Plus de la moitié des décès concerne les jeunes de 15 à 35 ans, fauchés dans la force de l’âge. Ce fléau est d’autant plus alarmant qu’il compromet le potentiel de développement du continent. «Une jeunesse décimée, c’est une croissance amputée», souligne Yonas Bekele, expert au sein de la Commission de l’Union africaine.
un Système encore perfectible
L’Afrique est-elle condamnée à subir cette spirale infernale ? Le Maroc, pays hôte de cette conférence, veut croire que des solutions existent. La NARSA met en avant un modèle de gestion des données qui permet un suivi en temps réel des accidents et une meilleure allocation des ressources. Un système encore perfectible, mais qui pourrait servir de base pour une approche plus systémique du risque routier.
Ailleurs sur le continent, des initiatives émergent, notamment, la limitation des vitesses en milieu urbain et le renforcement des contrôles, en plus des campagnes de sensibilisation dans les écoles et à travers les médias. Ces mesures sont jugées insuffisantes par la plupart des spécialistes pour renverser la tendance, mais le débat a le mérite d’être posé.
«Nous sommes encore loin d’atteindre notre objectif de réduire de 50% les décès sur les routes d’ici 2030. Il y a un écart énorme entre les promesses faites dans les discours et la réalité sur le terrain. Tant que nous ne transformerons pas ces engagements en actions concrètes, nous condamnerons chaque jour des milliers de personnes à des blessures et à la mort », insiste Tedros Adhanom Ghebreyesus, directeur général de l’Organisation mondiale de la santé, en visioconférence avec l’assemblée de la 4e Conférence ministérielle mondiale sur la sécurité routière.
Cette grand-messe internationale sur la sécurité routière s’achèvera sur une série de recommandations et d’engagements. Leur mise en œuvre dépendra de la volonté politique des États et des financements alloués à ces politiques publiques encore trop souvent reléguées au second plan.
Pourtant, l’enjeu est existentiel. Derrière chaque chiffre, il y a une vie brisée, une famille endeuillée… Il ne s’agit pas d’un simple problème d’infrastructures ou de législation, mais d’un défi sociétal majeur. Un défi auquel l’Afrique ne peut plus se permettre de se dérober.

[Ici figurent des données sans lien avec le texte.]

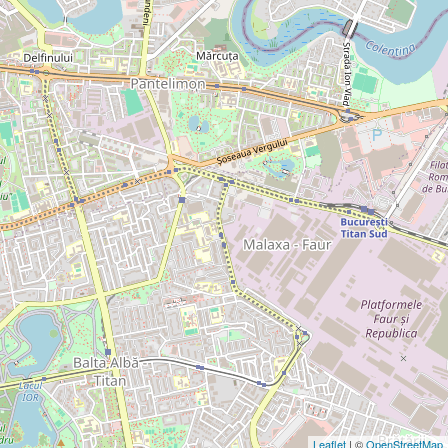
Leaflet
| ©
OpenStreetMap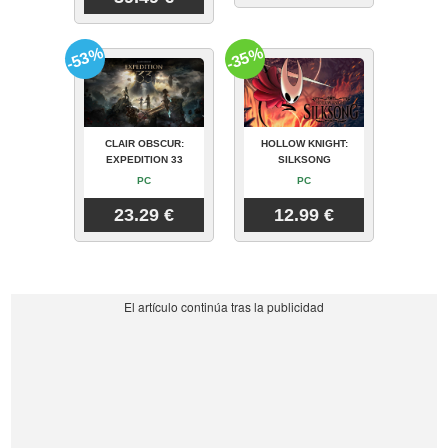
-53%
-35%
CLAIR OBSCUR:
HOLLOW KNIGHT:
EXPEDITION 33
SILKSONG
PC
PC
23.29 €
12.99 €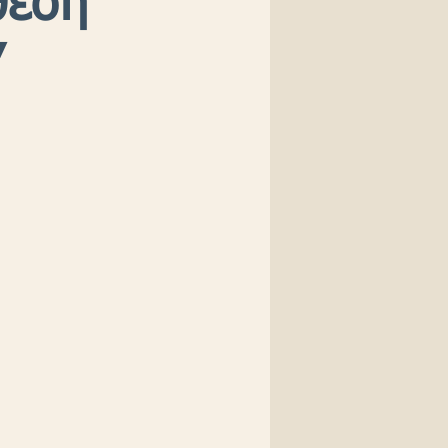
θεση
”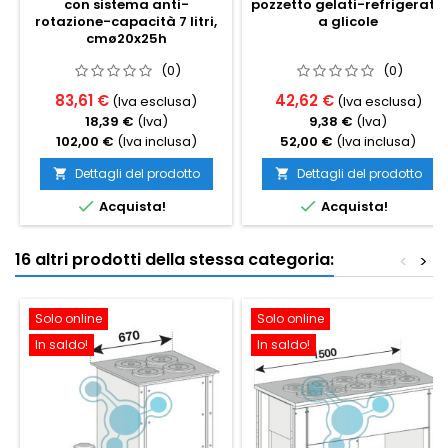
con sistema anti-
pozzetto gelati-refrigerata
rotazione-capacità 7 litri,
a glicole
cmø20x25h
(0)
(0)
83,61 €
42,62 €
(Iva esclusa)
(Iva esclusa)
18,39 €
(Iva)
9,38 €
(Iva)
102,00 €
(Iva inclusa)
52,00 €
(Iva inclusa)
Dettagli del prodotto
Dettagli del prodotto




Acquista!
Acquista!
16 altri prodotti della stessa categoria:
<
>
Solo online
Solo online
In saldo!
In saldo!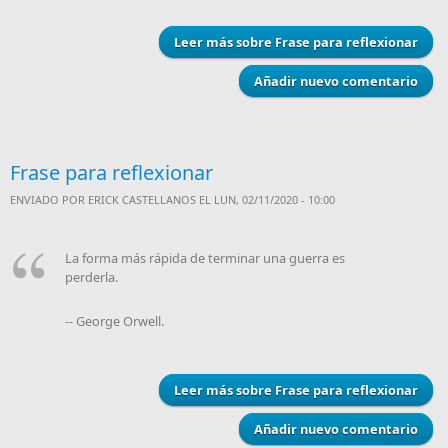
Leer más
sobre Frase para reflexionar
Añadir nuevo comentario
Frase para reflexionar
ENVIADO POR
ERICK CASTELLANOS
EL LUN, 02/11/2020 - 10:00
La forma más rápida de terminar una guerra es
perderla.
-- George Orwell.
Leer más
sobre Frase para reflexionar
Añadir nuevo comentario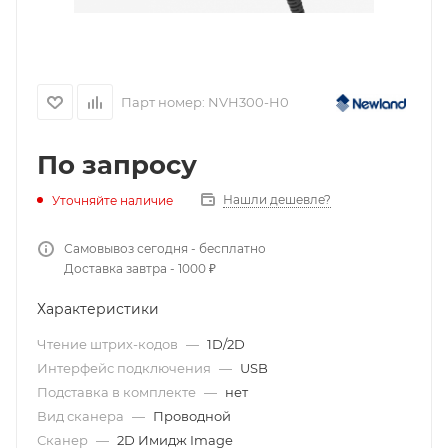
Парт номер:
NVH300-H0
По запросу
Нашли дешевле?
Уточняйте наличие
Самовывоз сегодня - бесплатно
Доставка завтра - 1000 ₽
Характеристики
Чтение штрих-кодов
—
1D/2D
Интерфейс подключения
—
USB
Подставка в комплекте
—
нет
Вид сканера
—
Проводной
Сканер
—
2D Имидж Image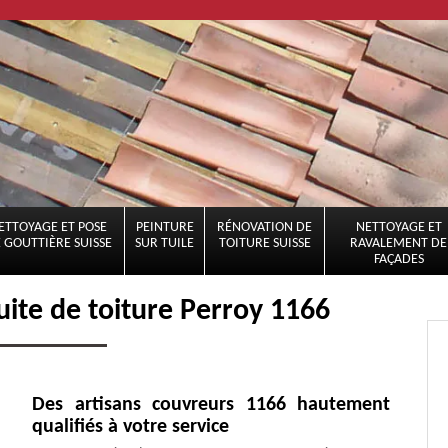
ETTOYAGE ET POSE
PEINTURE
RÉNOVATION DE
NETTOYAGE ET
 GOUTTIÈRE SUISSE
SUR TUILE
TOITURE SUISSE
RAVALEMENT DE
FAÇADES
uite de toiture Perroy 1166
Des artisans couvreurs 1166 hautement
qualifiés à votre service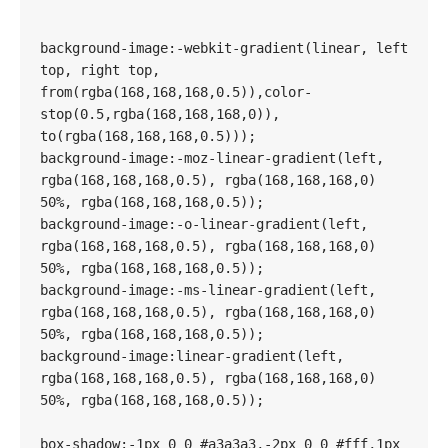
background-image:-webkit-gradient(linear, left 
top, right top, 
from(rgba(168,168,168,0.5)),color-
stop(0.5,rgba(168,168,168,0)), 
to(rgba(168,168,168,0.5)));

background-image:-moz-linear-gradient(left, 
rgba(168,168,168,0.5), rgba(168,168,168,0) 
50%, rgba(168,168,168,0.5));

background-image:-o-linear-gradient(left, 
rgba(168,168,168,0.5), rgba(168,168,168,0) 
50%, rgba(168,168,168,0.5));

background-image:-ms-linear-gradient(left, 
rgba(168,168,168,0.5), rgba(168,168,168,0) 
50%, rgba(168,168,168,0.5));

background-image:linear-gradient(left, 
rgba(168,168,168,0.5), rgba(168,168,168,0) 
50%, rgba(168,168,168,0.5));

box-shadow:-1px 0 0 #a3a3a3,-2px 0 0 #fff,1px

Tedros Adhanom Ghebreyesus
Directeur général de l’Organisation mondiale de la Santé
«La situation est de plus en plus urgente. Nous sommes à mi-chemin de la seconde Décennie d’action pour la sécurité routière, et pourtant, nous sommes loin d’atteindre l’objectif de réduction de 50% des décès sur les routes.»
Prix Mohammed VI : un demi-million de dollars pour lutter contre les accidents de circulation
Deux chèques conséquents, de 250.000, dollars chacun ont été remis lors de la 4e Conférence ministérielle mondiale sur la sécurité routière.
En présence, entre autres, du chef du gouvernement et du ministre de l’Intérieur saoudien, Abdessamad Kayouh, ministre du Transport, a ainsi dévoilé le Prix Mohammed VI pour la sécurité routière, doté d’une enveloppe d’un demi-million de dollars.
Une distinction vient, cette année, soutenir les efforts de l’Organisation mondiale de la santé et du Fonds des Nations unies pour la sécurité routière dans la prévention des accidents de la circulation. Un signal fort pour ce congrès et une tradition appelée, selon la tutelle à perdurer dans les prochaines éditions.